Un lido balneare è stato sequestrato nella spiaggia di Isola delle Correnti, a Portopalo di Capo Passero. SI tratta dello Scialai, una delle più importanti strutture balneare del sudest siciliano. A raccontare l’accaduto il sindaco di Portopalo, Rachele Rocca, che prende posizione a seguito di attacchi nei confronti dell’amministrazione comunale.
«La vicenda ha avuto inizio nei mesi scorsi – ha raccontato il sindaco – quando diversi cittadini hanno segnalato alla Polizia Locale alcune presunte violazioni nella zona dell’Isola delle Correnti, tra cui la presenza di una pala meccanica sulla spiaggia. Gli agenti del corpo di Polizia Locale hanno effettuato i necessari accertamenti, riscontrando alcune difformità riguardanti la struttura in questione, che sono state regolarmente trasmesse all’Autorità Giudiziaria di Siracusa per le valutazioni di competenza.Nel medesimo periodo sono stati condotti ulteriori controlli che hanno fatto emergere altre presunte violazioni, anch’esse segnalate agli uffici competenti della Procura di Siracusa. È stato poi l’organo inquirente, dopo le proprie indagini, a emettere il provvedimento di sequestro che ha interessato la struttura balneare.
Rocca ha voluto precisare con forza che il Comune di Portopalo di Capo Passero non ha effettuato alcun sequestro, limitandosi a svolgere le proprie funzioni di controllo del territorio e a trasmettere gli atti alle autorità competenti. La decisione finale è stata presa dall’Autorità Giudiziaria di Siracusa, che ha agito in piena autonomia dopo aver condotto le proprie verifiche.

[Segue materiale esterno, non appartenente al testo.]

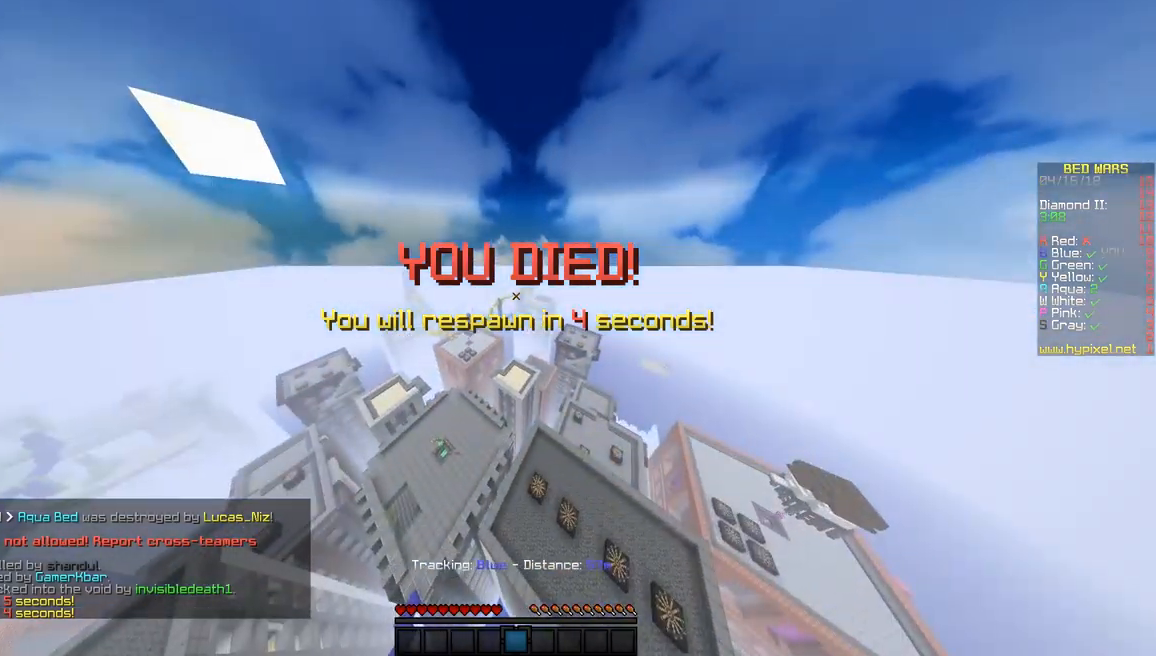
{"keys": ["w"], "mouse": [], "events": [[117, "d", "up"]]}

Ma sulla vicenda non sono mancate le polemiche, da parte dei proprietari del lido, che hanno puntato il dito contro l’amministrazione comunale.
«Strumentalizzare un simile evento – ha spiegato il sindaco Rocca – per meri fini politici significa non rispettare il provvedimento della Procura della Repubblica di Siracusa».
Il sindaco ha sottolineato come anche le imprese riconducibili alla sua cerchia familiare siano quotidianamente oggetto di controlli da parte di tutte le autorità, controlli che si sono intensificati da quando è stato eletto. «Nonostante questo – ha precisato Rocca – non ho mai sollevato questioni pubbliche, nemmeno quando ho subito attacchi personali di particolare gravità che hanno portato alla convocazione del comitato provinciale di Ordine e Sicurezza Pubblica».
Pur difendendo l’operato dell’amministrazione comunale e della Polizia Locale, il sindaco ha espresso vicinanza alle famiglie dei lavoratori coinvolti dalla vicenda e ha augurato agli imprenditori colpiti dal provvedimento di poter far valere le proprie ragioni nelle sedi appropriate.